NVIDIA RTX TITAN Specifications | ||||
Titan RTX | Titan V | RTX 2080 Ti | Tesla V100 | |
CUDA Cores | 4608 | 5120 | 4352 | 5120 |
Tensor Cores | 576 | 640 | 544 | 640 |
Core Clock | 1350MHz | 1200MHz | 1350MHz | ? |
Boost Clock | 1770MHz | 1455MHz | 1635MHz | 1370MHz |
Memory Clock | 14Gbps GDDR6 | 1.7Gbps HBM2 | 14Gbps GDDR6 | 1.75Gbps HBM2 |
Memory Bus Width | 384-bit | 3072-bit | 352-bit | 4096-bit |
Memory Bandwidth | 672GB/sec | 653GB/sec | 616GB/sec | 900GB/sec |
VRAM | 24GB | 12GB | 11GB | 16GB |
L2 Cache | 6MB | 4.5MB | 5.5MB | 6MB |
Single Precision | 16.3 TFLOPS | 13.8 TFLOPS | 14.2 TFLOPS | 14 TFLOPS |
Double Precision | 0.51 TFLOPS | 6.9 TFLOPS | 0.44 TFLOPS | 7 TFLOPS |
Tensor Performance (FP16 w/FP32 Acc) | 130 TFLOPS | 110 TFLOPS | 57 TFLOPS | 112 TFLOPS |
GPU | TU102 | GV100 | TU102 | GV100 |
Die Size | 754mm2 | 815mm2 | 754mm2 | 815mm2 |
Transistor Count | 18.6B | 21.1B | 18.6B | 21.1B |
TDP | 280W | 250W | 260W | 250W |
Form Factor | PCIe | PCIe | PCIe | PCIe |
Manufacturing Process | 12nm | 12nm | 12nm | 12nm |
Architecture | Turing | Volta | Turing | Volta |
Launch Date | 12/2018 | 12/07/2017 | 09/20/2018 | Q3'17 |
Price | $2499 | $2999 | $1199 | ~$10000 |
The TITAN RTX uses the same TU102 as the RTX 2080 Ti which means they’re both the same chip but given how the RTX 2080 Ti seems to have fewer active CUDA cores, we can surmise that it uses a slightly cut down version of the TU102 while the TITAN RTX uses all of it. The TITAN RTX even has a slightly better boost clock than the 2080 Ti and more thermal headroom as well.

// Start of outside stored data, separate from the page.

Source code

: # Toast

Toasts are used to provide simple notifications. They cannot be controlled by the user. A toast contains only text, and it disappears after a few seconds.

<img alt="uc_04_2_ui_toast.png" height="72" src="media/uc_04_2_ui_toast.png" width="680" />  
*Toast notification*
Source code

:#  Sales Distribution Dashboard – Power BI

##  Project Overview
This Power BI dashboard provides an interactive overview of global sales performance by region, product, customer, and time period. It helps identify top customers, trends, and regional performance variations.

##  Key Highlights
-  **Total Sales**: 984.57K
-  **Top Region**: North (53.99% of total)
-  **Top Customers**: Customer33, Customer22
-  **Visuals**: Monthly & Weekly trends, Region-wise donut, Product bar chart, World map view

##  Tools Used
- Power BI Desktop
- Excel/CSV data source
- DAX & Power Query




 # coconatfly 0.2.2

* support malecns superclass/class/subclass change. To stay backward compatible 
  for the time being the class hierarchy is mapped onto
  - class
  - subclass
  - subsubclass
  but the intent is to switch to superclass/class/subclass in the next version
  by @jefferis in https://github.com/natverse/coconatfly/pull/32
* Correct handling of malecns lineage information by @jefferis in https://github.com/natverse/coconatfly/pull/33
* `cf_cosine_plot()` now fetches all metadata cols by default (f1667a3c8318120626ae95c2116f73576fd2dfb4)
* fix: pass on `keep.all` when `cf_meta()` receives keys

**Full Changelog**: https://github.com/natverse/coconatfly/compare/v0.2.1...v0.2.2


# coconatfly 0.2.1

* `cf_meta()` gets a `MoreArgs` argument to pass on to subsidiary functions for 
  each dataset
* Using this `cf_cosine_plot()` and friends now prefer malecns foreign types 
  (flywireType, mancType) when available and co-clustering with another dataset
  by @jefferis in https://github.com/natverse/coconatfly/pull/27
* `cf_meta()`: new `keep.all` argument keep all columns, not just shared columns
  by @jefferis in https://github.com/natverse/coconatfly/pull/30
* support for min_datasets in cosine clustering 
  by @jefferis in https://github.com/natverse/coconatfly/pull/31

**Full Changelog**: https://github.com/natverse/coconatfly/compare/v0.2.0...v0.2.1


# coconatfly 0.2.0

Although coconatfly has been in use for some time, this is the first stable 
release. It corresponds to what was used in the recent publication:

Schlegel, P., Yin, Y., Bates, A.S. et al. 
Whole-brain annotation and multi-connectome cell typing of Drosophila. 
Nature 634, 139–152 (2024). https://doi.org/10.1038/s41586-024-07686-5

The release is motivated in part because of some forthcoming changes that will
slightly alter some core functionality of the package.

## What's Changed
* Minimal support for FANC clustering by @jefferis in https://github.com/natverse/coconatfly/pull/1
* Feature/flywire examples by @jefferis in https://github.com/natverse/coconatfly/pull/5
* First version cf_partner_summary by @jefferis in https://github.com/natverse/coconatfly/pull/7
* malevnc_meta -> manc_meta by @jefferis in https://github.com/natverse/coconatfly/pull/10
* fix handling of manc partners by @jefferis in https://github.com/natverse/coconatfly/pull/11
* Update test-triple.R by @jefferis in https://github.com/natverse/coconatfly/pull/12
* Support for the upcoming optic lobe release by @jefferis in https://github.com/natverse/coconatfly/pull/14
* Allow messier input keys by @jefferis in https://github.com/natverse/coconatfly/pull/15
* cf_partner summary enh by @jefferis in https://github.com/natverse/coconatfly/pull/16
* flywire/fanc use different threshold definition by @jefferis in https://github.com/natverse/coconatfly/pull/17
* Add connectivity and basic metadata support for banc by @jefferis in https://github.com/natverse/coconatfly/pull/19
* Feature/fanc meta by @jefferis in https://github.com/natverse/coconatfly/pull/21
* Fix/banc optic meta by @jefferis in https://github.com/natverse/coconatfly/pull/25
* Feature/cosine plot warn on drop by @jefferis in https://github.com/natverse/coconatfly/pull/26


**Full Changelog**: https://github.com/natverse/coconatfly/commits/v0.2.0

From a design perspective, the TITAN RTX follows the new twin-blower cooler that the RTX series introduced. There are no openings on the rear side of the card so it’ll be interesting to see how this design fares in a NVLink configuration. Since TITAN cards are often used in multi-GPU configurations, the cooling on the cards makes a huge difference. The only thing different here seems to be the golden tinge that the TITAN RTX has. NVIDIA is calling it, T-Rex.